• **Data**:
Start of Block

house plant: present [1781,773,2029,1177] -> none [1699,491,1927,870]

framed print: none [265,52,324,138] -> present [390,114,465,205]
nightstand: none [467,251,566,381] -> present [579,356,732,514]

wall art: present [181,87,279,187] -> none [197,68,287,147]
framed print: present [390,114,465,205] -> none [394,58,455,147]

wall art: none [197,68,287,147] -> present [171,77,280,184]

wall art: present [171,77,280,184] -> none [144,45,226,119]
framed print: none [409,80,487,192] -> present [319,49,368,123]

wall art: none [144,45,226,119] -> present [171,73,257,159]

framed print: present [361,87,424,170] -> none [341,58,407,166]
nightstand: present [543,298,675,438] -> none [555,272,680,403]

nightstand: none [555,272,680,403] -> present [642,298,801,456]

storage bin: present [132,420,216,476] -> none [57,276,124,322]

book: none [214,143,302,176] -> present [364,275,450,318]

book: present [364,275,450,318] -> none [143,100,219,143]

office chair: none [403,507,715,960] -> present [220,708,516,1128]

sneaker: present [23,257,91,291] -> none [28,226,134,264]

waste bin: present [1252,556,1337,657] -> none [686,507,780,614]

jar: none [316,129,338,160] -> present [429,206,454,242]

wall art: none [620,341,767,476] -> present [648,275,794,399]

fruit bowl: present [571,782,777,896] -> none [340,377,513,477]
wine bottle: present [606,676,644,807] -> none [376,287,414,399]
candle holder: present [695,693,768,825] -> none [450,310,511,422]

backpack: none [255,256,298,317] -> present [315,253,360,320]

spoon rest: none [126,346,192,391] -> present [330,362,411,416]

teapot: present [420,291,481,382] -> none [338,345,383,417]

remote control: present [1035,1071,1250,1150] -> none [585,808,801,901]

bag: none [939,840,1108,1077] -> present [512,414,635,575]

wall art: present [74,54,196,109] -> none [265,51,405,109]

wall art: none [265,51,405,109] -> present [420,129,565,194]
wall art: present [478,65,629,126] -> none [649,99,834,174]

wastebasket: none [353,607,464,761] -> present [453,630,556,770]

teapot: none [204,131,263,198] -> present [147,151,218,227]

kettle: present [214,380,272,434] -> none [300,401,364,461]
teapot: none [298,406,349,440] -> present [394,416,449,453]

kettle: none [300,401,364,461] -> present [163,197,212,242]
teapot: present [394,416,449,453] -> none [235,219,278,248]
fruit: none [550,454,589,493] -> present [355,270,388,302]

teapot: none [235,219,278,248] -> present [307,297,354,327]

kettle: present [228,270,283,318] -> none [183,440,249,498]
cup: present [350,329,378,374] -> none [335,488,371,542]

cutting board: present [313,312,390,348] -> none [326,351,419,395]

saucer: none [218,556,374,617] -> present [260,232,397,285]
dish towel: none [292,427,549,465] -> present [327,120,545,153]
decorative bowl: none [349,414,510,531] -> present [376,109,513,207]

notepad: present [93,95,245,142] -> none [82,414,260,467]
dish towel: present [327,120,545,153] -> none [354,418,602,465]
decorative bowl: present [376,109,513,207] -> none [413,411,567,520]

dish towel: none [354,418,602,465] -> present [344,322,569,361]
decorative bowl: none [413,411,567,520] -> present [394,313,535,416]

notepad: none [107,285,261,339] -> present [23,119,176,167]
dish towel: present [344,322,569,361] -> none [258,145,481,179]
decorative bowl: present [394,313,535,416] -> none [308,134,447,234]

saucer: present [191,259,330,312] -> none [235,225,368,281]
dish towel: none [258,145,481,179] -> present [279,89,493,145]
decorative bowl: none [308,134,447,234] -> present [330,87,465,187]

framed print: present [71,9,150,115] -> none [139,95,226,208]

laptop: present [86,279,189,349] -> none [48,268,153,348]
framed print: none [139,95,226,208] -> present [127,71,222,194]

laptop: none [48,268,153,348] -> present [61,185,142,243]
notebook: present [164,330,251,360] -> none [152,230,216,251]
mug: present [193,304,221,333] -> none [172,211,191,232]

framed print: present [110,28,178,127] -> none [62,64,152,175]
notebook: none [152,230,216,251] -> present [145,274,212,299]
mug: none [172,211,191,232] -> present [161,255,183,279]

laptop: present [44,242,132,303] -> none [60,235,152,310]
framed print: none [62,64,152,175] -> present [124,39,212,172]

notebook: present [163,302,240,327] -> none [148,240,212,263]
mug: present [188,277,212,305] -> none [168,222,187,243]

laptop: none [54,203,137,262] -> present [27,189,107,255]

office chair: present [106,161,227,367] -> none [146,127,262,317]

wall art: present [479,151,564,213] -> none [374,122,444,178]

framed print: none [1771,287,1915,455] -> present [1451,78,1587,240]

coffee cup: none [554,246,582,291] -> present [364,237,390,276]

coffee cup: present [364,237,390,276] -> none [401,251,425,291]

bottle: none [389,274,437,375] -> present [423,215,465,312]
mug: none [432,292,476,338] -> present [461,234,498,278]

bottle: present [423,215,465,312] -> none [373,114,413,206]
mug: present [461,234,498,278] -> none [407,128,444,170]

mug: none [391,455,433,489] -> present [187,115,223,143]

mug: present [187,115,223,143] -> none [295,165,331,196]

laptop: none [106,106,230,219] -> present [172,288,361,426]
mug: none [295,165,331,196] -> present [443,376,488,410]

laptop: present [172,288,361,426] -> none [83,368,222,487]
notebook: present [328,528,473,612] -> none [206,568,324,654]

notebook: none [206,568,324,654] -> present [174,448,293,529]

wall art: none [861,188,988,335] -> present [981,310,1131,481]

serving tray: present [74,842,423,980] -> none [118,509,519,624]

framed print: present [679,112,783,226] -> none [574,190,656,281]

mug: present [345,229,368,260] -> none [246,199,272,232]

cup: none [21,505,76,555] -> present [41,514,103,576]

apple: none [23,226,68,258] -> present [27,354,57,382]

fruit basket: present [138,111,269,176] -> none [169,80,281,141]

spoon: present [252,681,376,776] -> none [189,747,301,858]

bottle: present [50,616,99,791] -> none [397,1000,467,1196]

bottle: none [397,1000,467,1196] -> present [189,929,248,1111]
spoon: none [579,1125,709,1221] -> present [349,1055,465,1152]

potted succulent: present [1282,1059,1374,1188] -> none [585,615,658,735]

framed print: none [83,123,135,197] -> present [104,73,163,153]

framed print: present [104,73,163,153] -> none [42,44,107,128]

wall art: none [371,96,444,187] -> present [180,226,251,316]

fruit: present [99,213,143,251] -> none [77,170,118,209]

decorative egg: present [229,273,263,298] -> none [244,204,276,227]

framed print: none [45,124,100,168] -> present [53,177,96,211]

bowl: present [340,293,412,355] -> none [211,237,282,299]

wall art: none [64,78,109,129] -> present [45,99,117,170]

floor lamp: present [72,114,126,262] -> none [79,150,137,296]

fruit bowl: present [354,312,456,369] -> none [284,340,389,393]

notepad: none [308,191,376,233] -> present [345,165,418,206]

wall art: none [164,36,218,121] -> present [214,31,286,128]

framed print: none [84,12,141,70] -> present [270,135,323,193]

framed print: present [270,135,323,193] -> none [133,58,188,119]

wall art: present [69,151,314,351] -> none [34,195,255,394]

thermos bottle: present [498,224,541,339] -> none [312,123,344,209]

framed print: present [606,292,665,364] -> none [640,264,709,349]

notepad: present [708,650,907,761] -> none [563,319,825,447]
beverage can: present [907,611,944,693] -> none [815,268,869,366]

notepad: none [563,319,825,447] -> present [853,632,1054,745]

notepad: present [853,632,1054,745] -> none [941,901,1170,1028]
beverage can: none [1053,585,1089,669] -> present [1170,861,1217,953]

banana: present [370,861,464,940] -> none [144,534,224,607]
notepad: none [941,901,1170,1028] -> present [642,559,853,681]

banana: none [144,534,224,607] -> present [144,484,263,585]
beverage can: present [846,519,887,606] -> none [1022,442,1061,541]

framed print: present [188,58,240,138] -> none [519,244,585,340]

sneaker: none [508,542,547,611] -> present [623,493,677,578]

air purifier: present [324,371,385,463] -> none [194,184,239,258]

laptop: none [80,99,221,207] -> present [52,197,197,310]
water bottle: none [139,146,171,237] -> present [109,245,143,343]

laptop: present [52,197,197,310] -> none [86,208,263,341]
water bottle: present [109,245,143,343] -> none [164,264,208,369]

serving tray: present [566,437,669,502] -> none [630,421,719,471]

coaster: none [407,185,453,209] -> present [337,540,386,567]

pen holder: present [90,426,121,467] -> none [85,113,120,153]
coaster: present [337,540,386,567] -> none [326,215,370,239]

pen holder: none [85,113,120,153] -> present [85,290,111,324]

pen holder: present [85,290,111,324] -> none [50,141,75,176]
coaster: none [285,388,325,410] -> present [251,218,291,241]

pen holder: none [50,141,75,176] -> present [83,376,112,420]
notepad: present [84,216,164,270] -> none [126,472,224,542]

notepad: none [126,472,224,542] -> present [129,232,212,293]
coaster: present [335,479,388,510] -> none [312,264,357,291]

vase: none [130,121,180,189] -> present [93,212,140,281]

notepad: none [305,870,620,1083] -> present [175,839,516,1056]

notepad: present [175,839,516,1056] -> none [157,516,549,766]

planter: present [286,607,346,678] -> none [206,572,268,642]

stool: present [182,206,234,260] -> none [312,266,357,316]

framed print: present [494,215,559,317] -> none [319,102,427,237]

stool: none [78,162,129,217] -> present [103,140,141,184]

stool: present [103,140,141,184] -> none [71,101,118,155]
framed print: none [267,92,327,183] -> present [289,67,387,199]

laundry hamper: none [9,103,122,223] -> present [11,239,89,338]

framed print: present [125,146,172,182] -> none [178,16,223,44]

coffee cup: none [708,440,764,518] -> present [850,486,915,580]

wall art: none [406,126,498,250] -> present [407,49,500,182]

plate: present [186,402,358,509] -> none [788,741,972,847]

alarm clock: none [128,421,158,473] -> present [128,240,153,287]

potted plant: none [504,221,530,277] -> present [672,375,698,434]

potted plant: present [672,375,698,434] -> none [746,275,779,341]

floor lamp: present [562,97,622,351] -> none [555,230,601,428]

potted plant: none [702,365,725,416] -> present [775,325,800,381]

End of Block

• **What you have to do**: The answer must hold only the lines from the first line of the data through the line bearing "framed print: none [409,80,487,192]", returned exactly.

• **Result for this task**:
house plant: present [1781,773,2029,1177] -> none [1699,491,1927,870]

framed print: none [265,52,324,138] -> present [390,114,465,205]
nightstand: none [467,251,566,381] -> present [579,356,732,514]

wall art: present [181,87,279,187] -> none [197,68,287,147]
framed print: present [390,114,465,205] -> none [394,58,455,147]

wall art: none [197,68,287,147] -> present [171,77,280,184]

wall art: present [171,77,280,184] -> none [144,45,226,119]
framed print: none [409,80,487,192] -> present [319,49,368,123]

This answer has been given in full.